> [Exercise passage]:
_____

Later we’ll simplify these equations further by assuming steady flow. But we are still left with a coupled system of non-linear partial differential equations for which there is no general solution; the non-linear terms are the ones like $$u \left(\partial u / \partial x \right)$$ and $$v \left( \partial u / \partial y \right)$$. Euler never solved them for any meaningful application. It was the mathematicians who followed him, Lagrange and Laplace, who re-cast them into a different form. We’ll work through an equivalent process here, following the steps as set out in [6], but expressed in conventional rather than vector notation. It’s hard going and there are easier ways to arrive at Bernoulli’s Law, but for reasons we’ll explain later, it’s worth the effort.

#### Deriving Bernoulli’s equation

To get to Bernoulli’s equation we first ensure that our frame of reference is aligned with the z-axis pointing vertically upwards. Then the acceleration due to gravity acts in the opposite direction, so we can write $$g_{z} = -g$$, $$g_{x} = 0$$, and $$g_{y} = 0$$. Assuming steady flow, we have $$\partial u / \partial t = \partial v / \partial t = \partial w / \partial t = 0$$; equations equation 8, equation 9 and equation 10 then simplify to

#### (11)

_____

> [Dataset content]:
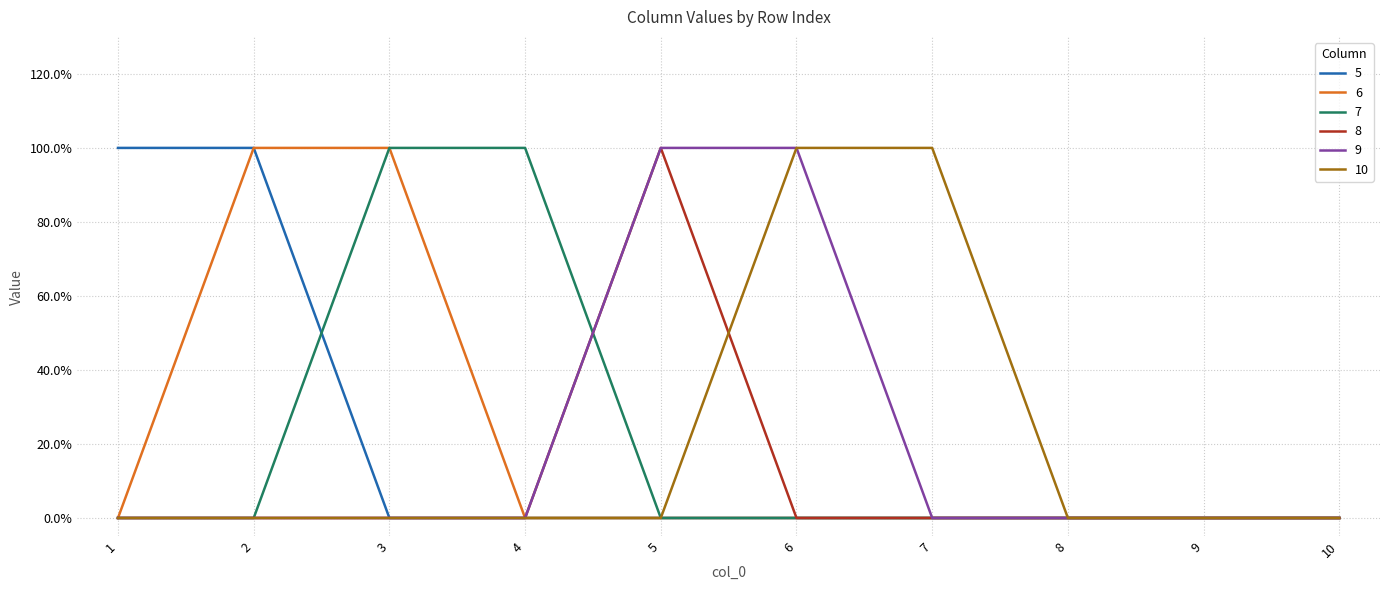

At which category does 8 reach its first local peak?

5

_____

> [Tasks to carry out]:
[a] In the passage on deriving Bernoulli's equation, which two mathematicians re-cast Euler's equations into a different form?
[b] From the passage on deriving Bernoulli's equation, return the part starting with "Later we’ll simplify" and going on through "worth the effort.".
[c] Resume the passage on deriving Bernoulli's equation from the point where it stops.

> [Expected outputs]:
[a] Lagrange and Laplace.

[b]
Later we’ll simplify these equations further by assuming steady flow. But we are still left with a coupled system of non-linear partial differential equations for which there is no general solution; the non-linear terms are the ones like $$u \left(\partial u / \partial x \right)$$ and $$v \left( \partial u / \partial y \right)$$. Euler never solved them for any meaningful application. It was the mathematicians who followed him, Lagrange and Laplace, who re-cast them into a different form. We’ll work through an equivalent process here, following the steps as set out in [6], but expressed in conventional rather than vector notation. It’s hard going and there are easier ways to arrive at Bernoulli’s Law, but for reasons we’ll explain later, it’s worth the effort.

[c]
$$$- \frac{\partial p}{\partial x} \quad = \quad \rho \left( u \frac{\partial u}{\partial x} + v\frac{\partial u}{\partial y} + w\frac{\partial u}{\partial z} \right)$$$

#### (12)

$$$- \frac{\partial p}{\partial y} \quad = \quad \rho \left( u \frac{\partial v}{\partial x} + v\frac{\partial v}{\partial y} + w\frac{\partial v}{\partial z} \right)$$$

#### (13)

$$$- \rho g - \frac{\partial p}{\partial z} \quad = \quad \rho \left( u\frac{\partial w}{\partial x} + v \frac {\partial w}{\partial y} + w\frac{\partial w}{\partial z} \right)$$$

Now for a little mathematical sleight-of-hand. We’ll add two new terms to the right-hand side of equation 11 and arrange all the terms in a different order. The new terms are $$v \left ( \partial v /\partial x \right)$$, and $$w \left( \partial w / \partial x \right)$$, and they appear in the first set of braces on the right-hand side of equation 14 below. You’ll notice that we subtract them again in the second set of braces so nothing has materially changed:

#### (14)

$$$- \frac{\partial p}{\partial x} \quad = \quad \rho \left( u \frac{\partial u}{\partial x} + v \frac{\partial v}{\partial x} + w\frac{\partial w}{\partial x} \right)\ - \rho \left( v\frac{\partial v}{\partial x} - v \frac{\partial u}{\partial y} - w \frac{\partial u}{\partial z} + w \frac{\partial w}{\partial x} \right)$$$

Now, for irrotational flow the vorticity is zero so by definition:

#### (15)

$$$\xi_{x} \quad = \quad \frac{\partial w}{\partial y} - \frac{\partial v}{\partial z} \quad = \quad 0 \nonumber$$$

#### (16)

$$$\xi_{y} \quad = \quad \frac{\partial u}{\partial z} - \frac{\partial w}{\partial x} \quad = \quad 0 \nonumber$$$

#### (17)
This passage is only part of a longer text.